Material shown: Begin
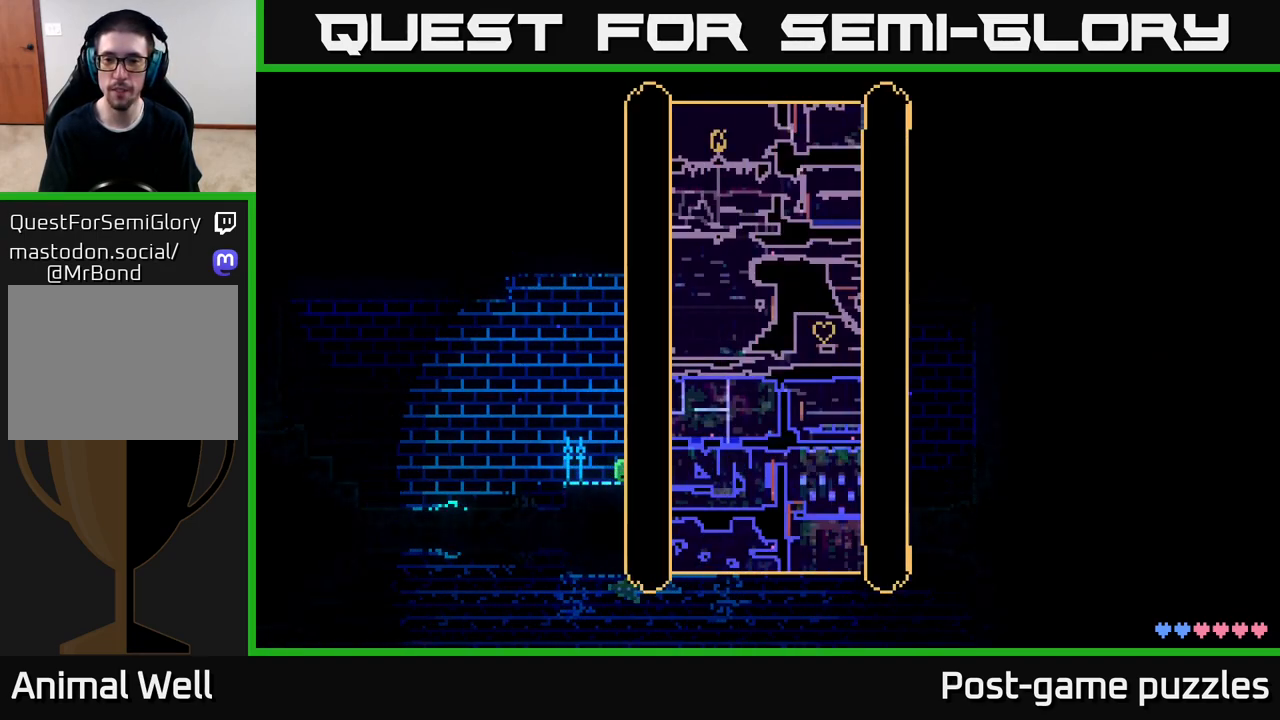
{"buttons": [], "left_stick": "center", "right_stick": "center", "events": []}
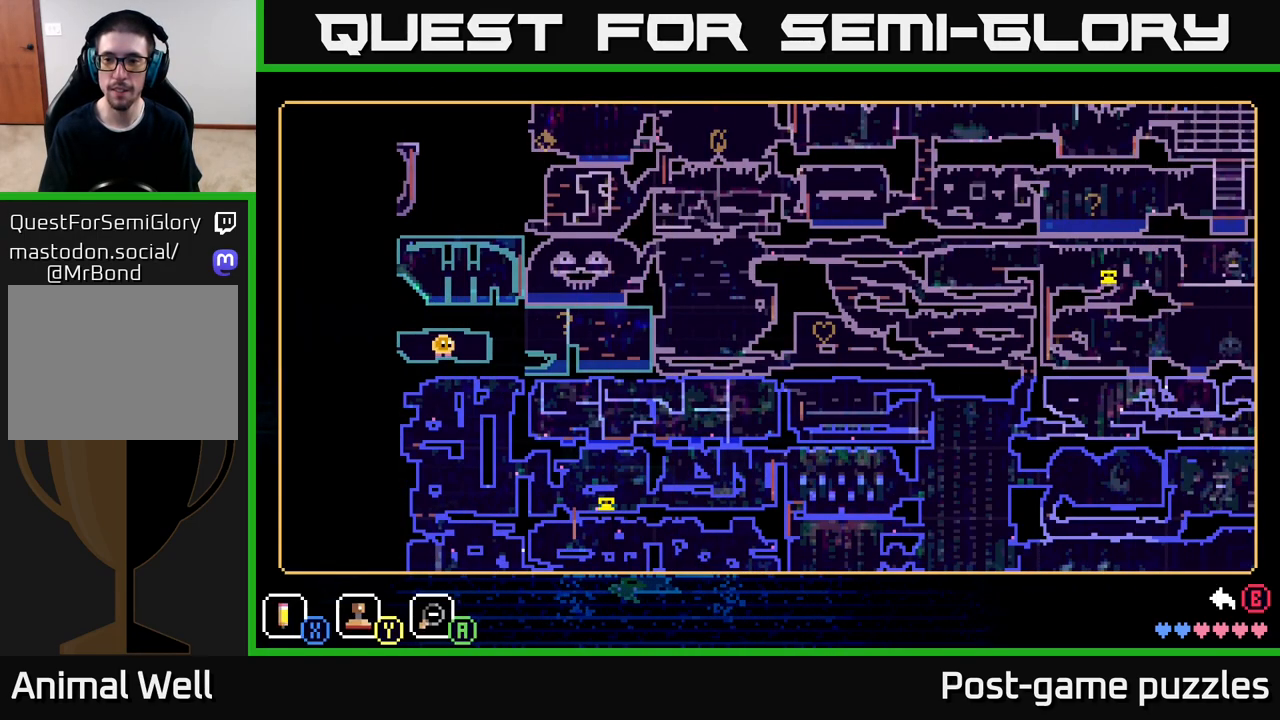
{"buttons": [], "left_stick": "up-right", "right_stick": "center", "events": [[500, "left_stick", "up-right"]]}
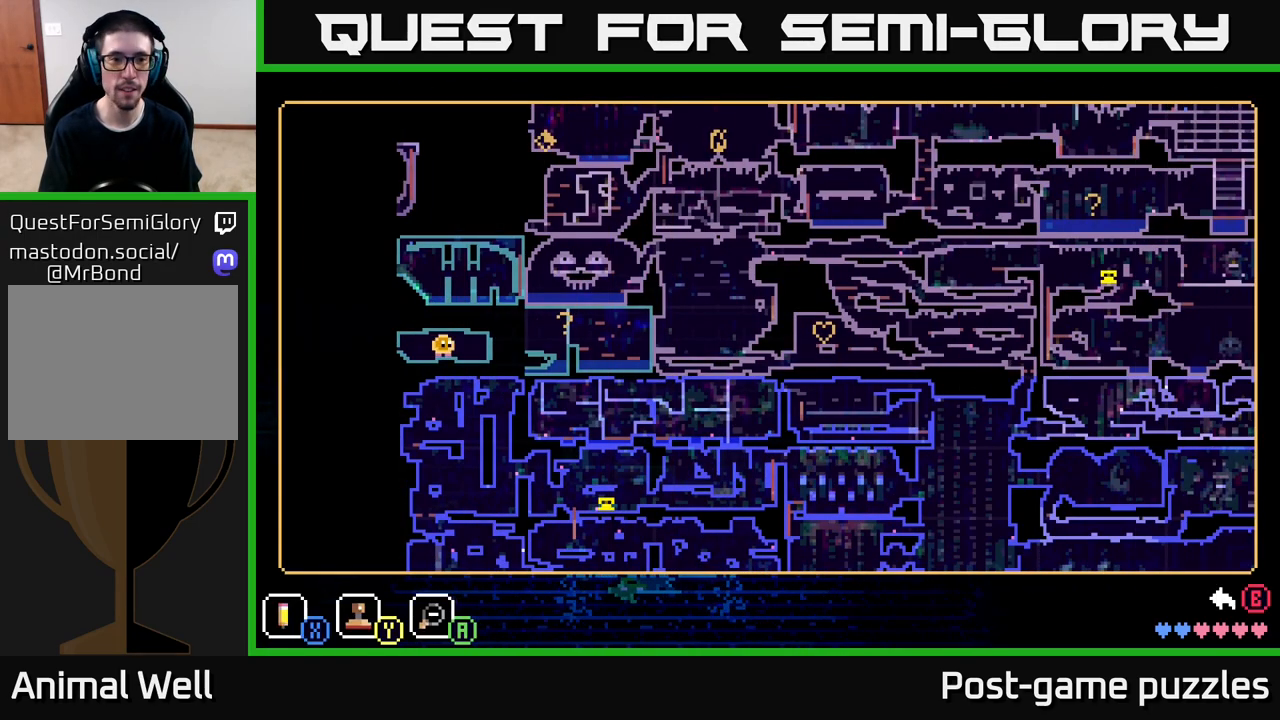
{"buttons": [], "left_stick": "center", "right_stick": "center", "events": [[283, "left_stick", "center"]]}
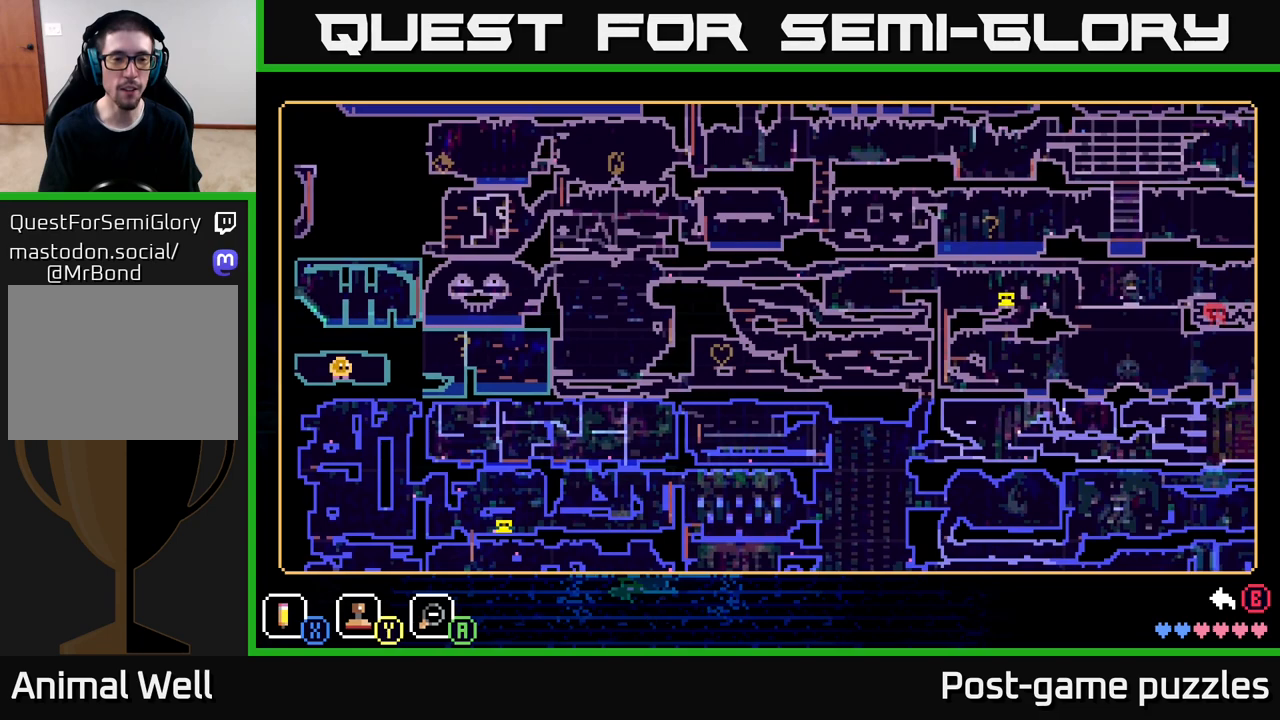
{"buttons": [], "left_stick": "center", "right_stick": "center", "events": []}
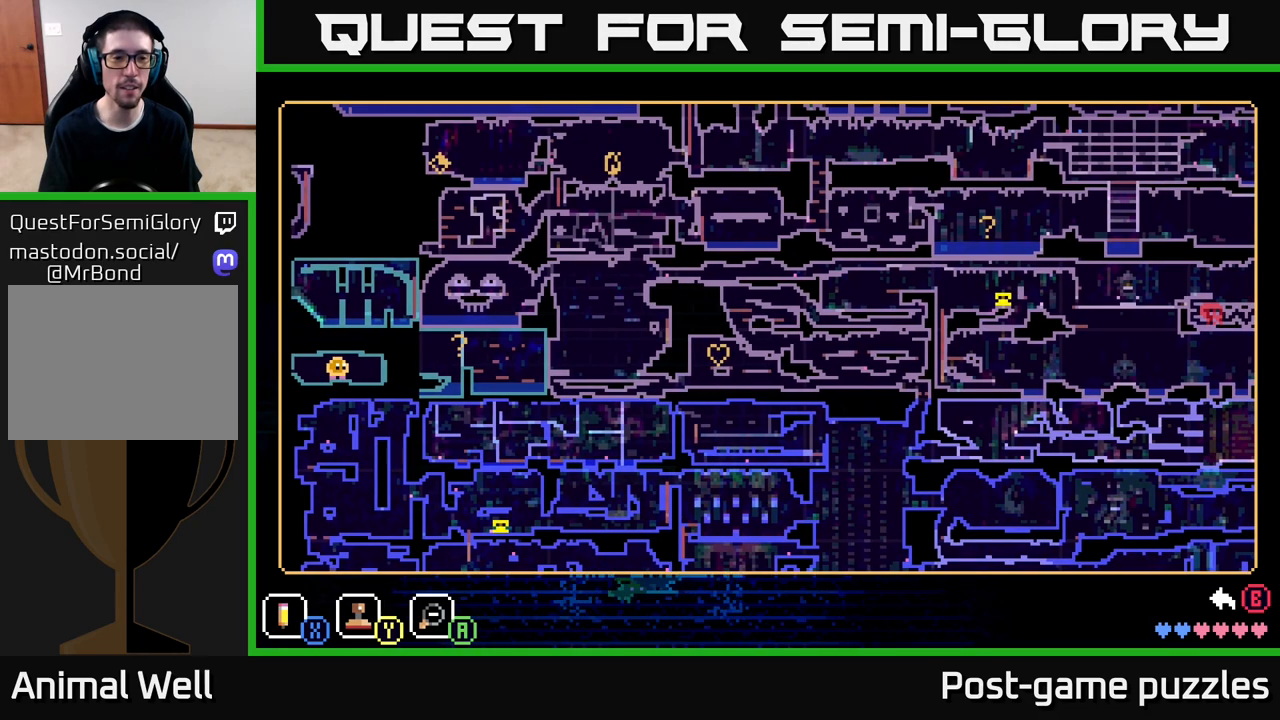
{"buttons": ["SELECT"], "left_stick": "center", "right_stick": "center", "events": [[450, "SELECT", "down"]]}
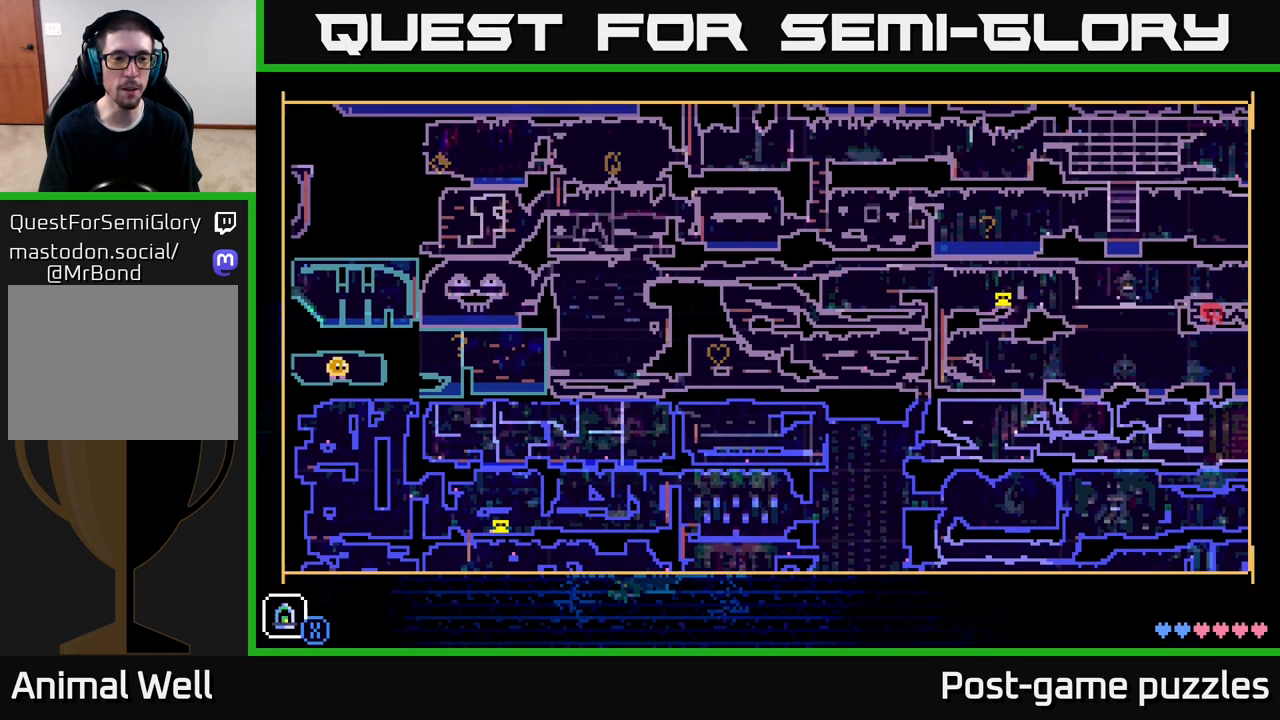
{"buttons": [], "left_stick": "right", "right_stick": "center", "events": [[67, "SELECT", "up"], [267, "left_stick", "right"]]}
Material shown: End
Work required:
Copy out each line of the entries that holds "SELECT".

Result of the task:
{"buttons": ["SELECT"], "left_stick": "center", "right_stick": "center", "events": [[450, "SELECT", "down"]]}
{"buttons": [], "left_stick": "right", "right_stick": "center", "events": [[67, "SELECT", "up"], [267, "left_stick", "right"]]}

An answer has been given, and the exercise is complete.